------ SUPPLIED ENTRIES ------

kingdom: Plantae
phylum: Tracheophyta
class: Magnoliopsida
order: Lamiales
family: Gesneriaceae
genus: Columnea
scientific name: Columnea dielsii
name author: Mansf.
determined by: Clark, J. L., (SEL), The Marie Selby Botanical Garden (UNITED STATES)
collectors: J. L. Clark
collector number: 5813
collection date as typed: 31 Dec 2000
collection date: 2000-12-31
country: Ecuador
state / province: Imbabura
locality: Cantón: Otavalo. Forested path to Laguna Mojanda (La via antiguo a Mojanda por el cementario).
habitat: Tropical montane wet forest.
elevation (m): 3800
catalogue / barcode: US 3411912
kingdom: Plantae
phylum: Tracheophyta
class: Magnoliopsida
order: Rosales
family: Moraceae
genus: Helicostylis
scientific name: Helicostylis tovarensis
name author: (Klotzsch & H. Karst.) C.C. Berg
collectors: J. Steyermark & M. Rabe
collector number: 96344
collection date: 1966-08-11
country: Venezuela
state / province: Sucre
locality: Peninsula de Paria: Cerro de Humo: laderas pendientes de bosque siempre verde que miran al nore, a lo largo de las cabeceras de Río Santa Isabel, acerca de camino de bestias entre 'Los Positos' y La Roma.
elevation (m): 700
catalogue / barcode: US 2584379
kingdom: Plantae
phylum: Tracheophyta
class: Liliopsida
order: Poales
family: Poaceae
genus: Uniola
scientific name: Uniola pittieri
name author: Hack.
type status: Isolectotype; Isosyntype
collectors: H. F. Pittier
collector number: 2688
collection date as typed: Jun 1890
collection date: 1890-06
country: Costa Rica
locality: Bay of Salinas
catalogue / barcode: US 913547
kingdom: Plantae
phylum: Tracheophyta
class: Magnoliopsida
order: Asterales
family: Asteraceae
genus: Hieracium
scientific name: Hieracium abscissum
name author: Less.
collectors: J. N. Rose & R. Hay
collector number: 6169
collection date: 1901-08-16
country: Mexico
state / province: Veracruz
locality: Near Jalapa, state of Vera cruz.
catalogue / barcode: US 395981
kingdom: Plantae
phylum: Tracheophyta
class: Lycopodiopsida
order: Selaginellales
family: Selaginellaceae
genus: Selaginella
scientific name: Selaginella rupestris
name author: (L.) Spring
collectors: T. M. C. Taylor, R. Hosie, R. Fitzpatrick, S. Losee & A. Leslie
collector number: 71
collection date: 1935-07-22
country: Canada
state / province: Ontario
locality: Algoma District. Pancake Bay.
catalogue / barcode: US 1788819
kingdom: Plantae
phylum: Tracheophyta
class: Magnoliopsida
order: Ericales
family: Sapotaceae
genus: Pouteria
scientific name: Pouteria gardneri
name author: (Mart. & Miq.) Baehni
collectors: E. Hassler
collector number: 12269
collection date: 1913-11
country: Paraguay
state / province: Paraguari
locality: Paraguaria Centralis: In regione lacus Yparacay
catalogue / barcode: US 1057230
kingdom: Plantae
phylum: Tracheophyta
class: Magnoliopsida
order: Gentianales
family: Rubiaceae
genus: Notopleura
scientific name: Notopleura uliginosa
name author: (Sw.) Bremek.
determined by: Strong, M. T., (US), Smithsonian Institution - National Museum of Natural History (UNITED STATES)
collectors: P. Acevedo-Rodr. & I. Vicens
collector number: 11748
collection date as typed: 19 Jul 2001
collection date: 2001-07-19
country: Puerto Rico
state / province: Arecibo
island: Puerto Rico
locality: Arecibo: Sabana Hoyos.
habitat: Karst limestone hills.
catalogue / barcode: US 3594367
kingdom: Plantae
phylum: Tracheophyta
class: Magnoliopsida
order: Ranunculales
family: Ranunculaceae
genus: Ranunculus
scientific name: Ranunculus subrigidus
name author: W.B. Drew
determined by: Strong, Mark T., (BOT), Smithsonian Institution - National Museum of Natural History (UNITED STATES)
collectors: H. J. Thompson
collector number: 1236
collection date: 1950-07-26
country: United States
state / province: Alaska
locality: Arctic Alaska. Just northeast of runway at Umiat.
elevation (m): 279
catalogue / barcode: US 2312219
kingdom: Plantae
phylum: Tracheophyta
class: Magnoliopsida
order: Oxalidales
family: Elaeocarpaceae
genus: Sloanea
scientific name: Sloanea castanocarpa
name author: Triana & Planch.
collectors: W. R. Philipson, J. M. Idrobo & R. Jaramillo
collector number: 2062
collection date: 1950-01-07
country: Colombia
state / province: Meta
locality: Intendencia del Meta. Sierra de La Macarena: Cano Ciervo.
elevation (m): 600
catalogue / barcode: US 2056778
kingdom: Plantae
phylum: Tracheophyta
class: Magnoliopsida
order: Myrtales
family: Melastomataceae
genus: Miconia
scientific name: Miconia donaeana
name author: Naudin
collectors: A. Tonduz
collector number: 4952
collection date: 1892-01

------

PROBLEM:
Write out every line of the items above without changing a single character.

ANSWER TO THIS TASK:
kingdom: Plantae
phylum: Tracheophyta
class: Magnoliopsida
order: Lamiales
family: Gesneriaceae
genus: Columnea
scientific name: Columnea dielsii
name author: Mansf.
determined by: Clark, J. L., (SEL), The Marie Selby Botanical Garden (UNITED STATES)
collectors: J. L. Clark
collector number: 5813
collection date as typed: 31 Dec 2000
collection date: 2000-12-31
country: Ecuador
state / province: Imbabura
locality: Cantón: Otavalo. Forested path to Laguna Mojanda (La via antiguo a Mojanda por el cementario).
habitat: Tropical montane wet forest.
elevation (m): 3800
catalogue / barcode: US 3411912
kingdom: Plantae
phylum: Tracheophyta
class: Magnoliopsida
order: Rosales
family: Moraceae
genus: Helicostylis
scientific name: Helicostylis tovarensis
name author: (Klotzsch & H. Karst.) C.C. Berg
collectors: J. Steyermark & M. Rabe
collector number: 96344
collection date: 1966-08-11
country: Venezuela
state / province: Sucre
locality: Peninsula de Paria: Cerro de Humo: laderas pendientes de bosque siempre verde que miran al nore, a lo largo de las cabeceras de Río Santa Isabel, acerca de camino de bestias entre 'Los Positos' y La Roma.
elevation (m): 700
catalogue / barcode: US 2584379
kingdom: Plantae
phylum: Tracheophyta
class: Liliopsida
order: Poales
family: Poaceae
genus: Uniola
scientific name: Uniola pittieri
name author: Hack.
type status: Isolectotype; Isosyntype
collectors: H. F. Pittier
collector number: 2688
collection date as typed: Jun 1890
collection date: 1890-06
country: Costa Rica
locality: Bay of Salinas
catalogue / barcode: US 913547
kingdom: Plantae
phylum: Tracheophyta
class: Magnoliopsida
order: Asterales
family: Asteraceae
genus: Hieracium
scientific name: Hieracium abscissum
name author: Less.
collectors: J. N. Rose & R. Hay
collector number: 6169
collection date: 1901-08-16
country: Mexico
state / province: Veracruz
locality: Near Jalapa, state of Vera cruz.
catalogue / barcode: US 395981
kingdom: Plantae
phylum: Tracheophyta
class: Lycopodiopsida
order: Selaginellales
family: Selaginellaceae
genus: Selaginella
scientific name: Selaginella rupestris
name author: (L.) Spring
collectors: T. M. C. Taylor, R. Hosie, R. Fitzpatrick, S. Losee & A. Leslie
collector number: 71
collection date: 1935-07-22
country: Canada
state / province: Ontario
locality: Algoma District. Pancake Bay.
catalogue / barcode: US 1788819
kingdom: Plantae
phylum: Tracheophyta
class: Magnoliopsida
order: Ericales
family: Sapotaceae
genus: Pouteria
scientific name: Pouteria gardneri
name author: (Mart. & Miq.) Baehni
collectors: E. Hassler
collector number: 12269
collection date: 1913-11
country: Paraguay
state / province: Paraguari
locality: Paraguaria Centralis: In regione lacus Yparacay
catalogue / barcode: US 1057230
kingdom: Plantae
phylum: Tracheophyta
class: Magnoliopsida
order: Gentianales
family: Rubiaceae
genus: Notopleura
scientific name: Notopleura uliginosa
name author: (Sw.) Bremek.
determined by: Strong, M. T., (US), Smithsonian Institution - National Museum of Natural History (UNITED STATES)
collectors: P. Acevedo-Rodr. & I. Vicens
collector number: 11748
collection date as typed: 19 Jul 2001
collection date: 2001-07-19
country: Puerto Rico
state / province: Arecibo
island: Puerto Rico
locality: Arecibo: Sabana Hoyos.
habitat: Karst limestone hills.
catalogue / barcode: US 3594367
kingdom: Plantae
phylum: Tracheophyta
class: Magnoliopsida
order: Ranunculales
family: Ranunculaceae
genus: Ranunculus
scientific name: Ranunculus subrigidus
name author: W.B. Drew
determined by: Strong, Mark T., (BOT), Smithsonian Institution - National Museum of Natural History (UNITED STATES)
collectors: H. J. Thompson
collector number: 1236
collection date: 1950-07-26
country: United States
state / province: Alaska
locality: Arctic Alaska. Just northeast of runway at Umiat.
elevation (m): 279
catalogue / barcode: US 2312219
kingdom: Plantae
phylum: Tracheophyta
class: Magnoliopsida
order: Oxalidales
family: Elaeocarpaceae
genus: Sloanea
scientific name: Sloanea castanocarpa
name author: Triana & Planch.
collectors: W. R. Philipson, J. M. Idrobo & R. Jaramillo
collector number: 2062
collection date: 1950-01-07
country: Colombia
state / province: Meta
locality: Intendencia del Meta. Sierra de La Macarena: Cano Ciervo.
elevation (m): 600
catalogue / barcode: US 2056778
kingdom: Plantae
phylum: Tracheophyta
class: Magnoliopsida
order: Myrtales
family: Melastomataceae
genus: Miconia
scientific name: Miconia donaeana
name author: Naudin
collectors: A. Tonduz
collector number: 4952
collection date: 1892-01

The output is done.